Requirement
From the entries below, copy each line in which the word "determine" occurs.

(Collected data)
════════

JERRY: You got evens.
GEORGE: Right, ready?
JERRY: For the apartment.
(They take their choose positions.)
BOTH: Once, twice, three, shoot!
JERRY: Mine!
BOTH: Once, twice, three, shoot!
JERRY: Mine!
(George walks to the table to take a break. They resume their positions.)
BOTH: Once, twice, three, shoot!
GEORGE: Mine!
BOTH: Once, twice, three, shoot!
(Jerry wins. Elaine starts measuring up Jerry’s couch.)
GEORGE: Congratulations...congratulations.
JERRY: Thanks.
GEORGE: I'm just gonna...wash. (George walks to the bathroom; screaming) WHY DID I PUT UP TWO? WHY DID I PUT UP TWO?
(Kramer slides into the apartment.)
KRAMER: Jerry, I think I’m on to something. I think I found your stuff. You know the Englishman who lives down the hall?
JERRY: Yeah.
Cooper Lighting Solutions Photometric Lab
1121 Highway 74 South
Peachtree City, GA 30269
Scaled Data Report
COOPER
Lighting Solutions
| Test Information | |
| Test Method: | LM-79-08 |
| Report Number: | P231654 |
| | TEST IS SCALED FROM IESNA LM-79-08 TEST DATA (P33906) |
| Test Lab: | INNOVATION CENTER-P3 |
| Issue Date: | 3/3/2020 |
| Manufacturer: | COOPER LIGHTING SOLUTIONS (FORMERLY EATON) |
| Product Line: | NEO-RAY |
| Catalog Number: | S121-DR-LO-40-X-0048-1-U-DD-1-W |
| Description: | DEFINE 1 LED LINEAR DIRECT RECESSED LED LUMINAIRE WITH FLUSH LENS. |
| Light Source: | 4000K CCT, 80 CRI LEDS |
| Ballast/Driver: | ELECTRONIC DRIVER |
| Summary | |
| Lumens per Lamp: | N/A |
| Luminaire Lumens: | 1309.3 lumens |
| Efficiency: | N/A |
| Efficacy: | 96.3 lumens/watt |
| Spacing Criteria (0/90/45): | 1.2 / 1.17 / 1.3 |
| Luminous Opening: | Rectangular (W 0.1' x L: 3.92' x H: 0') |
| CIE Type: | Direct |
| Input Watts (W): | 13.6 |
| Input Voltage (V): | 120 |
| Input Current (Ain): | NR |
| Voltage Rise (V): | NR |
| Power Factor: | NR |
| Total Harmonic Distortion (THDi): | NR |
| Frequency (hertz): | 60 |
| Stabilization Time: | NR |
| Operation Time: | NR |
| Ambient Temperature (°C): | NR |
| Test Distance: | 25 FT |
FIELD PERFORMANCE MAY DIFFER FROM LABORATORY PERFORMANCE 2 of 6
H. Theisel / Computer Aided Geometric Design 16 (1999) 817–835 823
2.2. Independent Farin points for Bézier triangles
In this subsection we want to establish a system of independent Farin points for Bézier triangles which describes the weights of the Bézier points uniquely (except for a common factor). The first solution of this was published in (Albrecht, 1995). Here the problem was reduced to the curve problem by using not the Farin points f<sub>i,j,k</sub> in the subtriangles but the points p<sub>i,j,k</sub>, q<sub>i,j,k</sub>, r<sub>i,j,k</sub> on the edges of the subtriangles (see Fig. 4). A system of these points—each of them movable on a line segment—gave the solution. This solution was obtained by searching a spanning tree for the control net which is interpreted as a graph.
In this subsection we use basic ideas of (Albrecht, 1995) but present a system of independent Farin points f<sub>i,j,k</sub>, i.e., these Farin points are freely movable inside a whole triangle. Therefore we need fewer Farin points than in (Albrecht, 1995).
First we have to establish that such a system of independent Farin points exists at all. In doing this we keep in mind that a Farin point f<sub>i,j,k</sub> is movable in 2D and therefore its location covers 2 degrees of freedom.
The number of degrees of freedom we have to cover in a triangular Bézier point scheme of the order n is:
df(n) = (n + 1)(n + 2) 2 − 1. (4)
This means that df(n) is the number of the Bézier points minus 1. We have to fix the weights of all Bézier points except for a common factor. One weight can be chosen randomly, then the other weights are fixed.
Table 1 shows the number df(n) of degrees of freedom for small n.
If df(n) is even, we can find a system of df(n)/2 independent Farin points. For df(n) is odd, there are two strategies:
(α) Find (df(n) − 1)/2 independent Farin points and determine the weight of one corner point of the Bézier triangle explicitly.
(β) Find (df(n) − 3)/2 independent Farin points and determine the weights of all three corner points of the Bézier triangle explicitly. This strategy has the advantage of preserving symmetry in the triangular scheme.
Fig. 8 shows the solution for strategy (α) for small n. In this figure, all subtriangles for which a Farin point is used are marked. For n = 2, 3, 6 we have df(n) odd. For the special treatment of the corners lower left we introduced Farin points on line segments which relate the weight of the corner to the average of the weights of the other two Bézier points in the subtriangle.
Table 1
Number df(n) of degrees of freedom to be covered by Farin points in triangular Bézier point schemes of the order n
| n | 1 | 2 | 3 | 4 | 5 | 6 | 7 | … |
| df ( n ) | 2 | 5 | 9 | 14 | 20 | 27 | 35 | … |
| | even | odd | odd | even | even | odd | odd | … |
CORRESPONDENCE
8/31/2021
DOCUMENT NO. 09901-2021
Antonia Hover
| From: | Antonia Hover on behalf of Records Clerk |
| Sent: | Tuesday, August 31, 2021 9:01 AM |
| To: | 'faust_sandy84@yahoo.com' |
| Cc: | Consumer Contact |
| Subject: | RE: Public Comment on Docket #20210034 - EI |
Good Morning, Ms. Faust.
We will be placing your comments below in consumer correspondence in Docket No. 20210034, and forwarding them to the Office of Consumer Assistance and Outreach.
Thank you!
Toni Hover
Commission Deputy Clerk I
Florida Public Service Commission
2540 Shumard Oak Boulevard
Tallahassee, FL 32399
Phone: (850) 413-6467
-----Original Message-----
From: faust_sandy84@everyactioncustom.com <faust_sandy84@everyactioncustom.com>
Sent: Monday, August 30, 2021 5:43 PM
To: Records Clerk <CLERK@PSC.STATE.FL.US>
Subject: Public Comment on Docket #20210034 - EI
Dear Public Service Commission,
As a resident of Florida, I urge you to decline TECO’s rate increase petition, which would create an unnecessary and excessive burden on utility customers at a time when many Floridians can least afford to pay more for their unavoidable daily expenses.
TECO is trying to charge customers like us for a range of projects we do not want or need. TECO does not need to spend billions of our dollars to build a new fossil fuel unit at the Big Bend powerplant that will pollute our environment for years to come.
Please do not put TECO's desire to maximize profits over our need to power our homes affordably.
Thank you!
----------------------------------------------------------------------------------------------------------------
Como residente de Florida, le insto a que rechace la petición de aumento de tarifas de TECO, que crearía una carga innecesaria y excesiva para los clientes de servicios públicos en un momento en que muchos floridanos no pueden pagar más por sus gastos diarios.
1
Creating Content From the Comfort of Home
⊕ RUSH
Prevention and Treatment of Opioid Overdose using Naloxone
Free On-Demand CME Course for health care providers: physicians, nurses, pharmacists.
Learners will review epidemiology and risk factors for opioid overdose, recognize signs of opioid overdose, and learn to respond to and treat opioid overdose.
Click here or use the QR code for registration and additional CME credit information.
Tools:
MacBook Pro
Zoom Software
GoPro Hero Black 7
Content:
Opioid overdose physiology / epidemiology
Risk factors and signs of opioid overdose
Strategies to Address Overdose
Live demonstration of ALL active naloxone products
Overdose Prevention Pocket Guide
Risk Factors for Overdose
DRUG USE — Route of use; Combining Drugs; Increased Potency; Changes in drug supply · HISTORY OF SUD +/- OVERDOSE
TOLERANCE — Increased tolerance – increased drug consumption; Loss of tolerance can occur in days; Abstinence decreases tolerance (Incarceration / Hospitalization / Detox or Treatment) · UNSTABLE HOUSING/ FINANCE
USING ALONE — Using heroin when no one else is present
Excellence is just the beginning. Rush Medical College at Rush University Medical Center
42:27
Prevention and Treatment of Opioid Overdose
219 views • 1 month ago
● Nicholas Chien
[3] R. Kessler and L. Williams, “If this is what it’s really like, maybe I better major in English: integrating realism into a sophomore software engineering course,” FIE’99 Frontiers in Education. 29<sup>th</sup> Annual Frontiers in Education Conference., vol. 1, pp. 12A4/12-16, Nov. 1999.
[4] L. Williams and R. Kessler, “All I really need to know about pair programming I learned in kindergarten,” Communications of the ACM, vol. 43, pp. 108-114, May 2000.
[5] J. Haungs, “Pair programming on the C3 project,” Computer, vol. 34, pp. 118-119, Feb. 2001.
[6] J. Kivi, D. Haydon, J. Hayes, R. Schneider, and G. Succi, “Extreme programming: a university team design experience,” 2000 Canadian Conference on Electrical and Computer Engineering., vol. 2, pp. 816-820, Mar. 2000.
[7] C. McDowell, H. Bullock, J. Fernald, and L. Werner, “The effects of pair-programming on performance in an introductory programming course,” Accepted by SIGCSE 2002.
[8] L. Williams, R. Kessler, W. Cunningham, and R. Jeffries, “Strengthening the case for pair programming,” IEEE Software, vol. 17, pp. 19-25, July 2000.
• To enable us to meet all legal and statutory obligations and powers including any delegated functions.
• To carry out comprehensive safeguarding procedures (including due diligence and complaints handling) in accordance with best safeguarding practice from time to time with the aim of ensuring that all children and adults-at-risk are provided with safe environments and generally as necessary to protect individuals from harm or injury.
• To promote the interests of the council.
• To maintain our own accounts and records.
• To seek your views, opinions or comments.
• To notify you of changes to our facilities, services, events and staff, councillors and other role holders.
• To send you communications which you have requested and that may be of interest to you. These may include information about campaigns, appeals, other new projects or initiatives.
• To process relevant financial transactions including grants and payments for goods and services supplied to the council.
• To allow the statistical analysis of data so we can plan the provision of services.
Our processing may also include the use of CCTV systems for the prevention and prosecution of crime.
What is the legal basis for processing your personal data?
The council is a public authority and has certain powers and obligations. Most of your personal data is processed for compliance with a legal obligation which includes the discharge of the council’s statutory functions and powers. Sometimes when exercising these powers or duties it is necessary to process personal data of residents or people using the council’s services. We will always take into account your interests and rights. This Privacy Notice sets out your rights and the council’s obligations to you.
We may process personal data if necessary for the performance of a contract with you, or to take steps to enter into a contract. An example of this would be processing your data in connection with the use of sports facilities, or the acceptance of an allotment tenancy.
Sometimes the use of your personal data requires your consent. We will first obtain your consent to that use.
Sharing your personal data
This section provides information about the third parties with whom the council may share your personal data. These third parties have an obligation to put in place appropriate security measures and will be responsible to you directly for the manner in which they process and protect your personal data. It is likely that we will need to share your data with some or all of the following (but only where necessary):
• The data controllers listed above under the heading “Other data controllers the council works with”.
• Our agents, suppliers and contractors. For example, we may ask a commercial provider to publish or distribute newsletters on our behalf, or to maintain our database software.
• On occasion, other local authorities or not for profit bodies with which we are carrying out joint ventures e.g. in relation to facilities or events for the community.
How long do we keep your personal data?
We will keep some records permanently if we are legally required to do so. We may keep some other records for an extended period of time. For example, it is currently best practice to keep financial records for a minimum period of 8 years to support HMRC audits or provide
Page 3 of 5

════════

Output below
(α) Find (df(n) − 1)/2 independent Farin points and determine the weight of one corner point of the Bézier triangle explicitly.
(β) Find (df(n) − 3)/2 independent Farin points and determine the weights of all three corner points of the Bézier triangle explicitly. This strategy has the advantage of preserving symmetry in the triangular scheme.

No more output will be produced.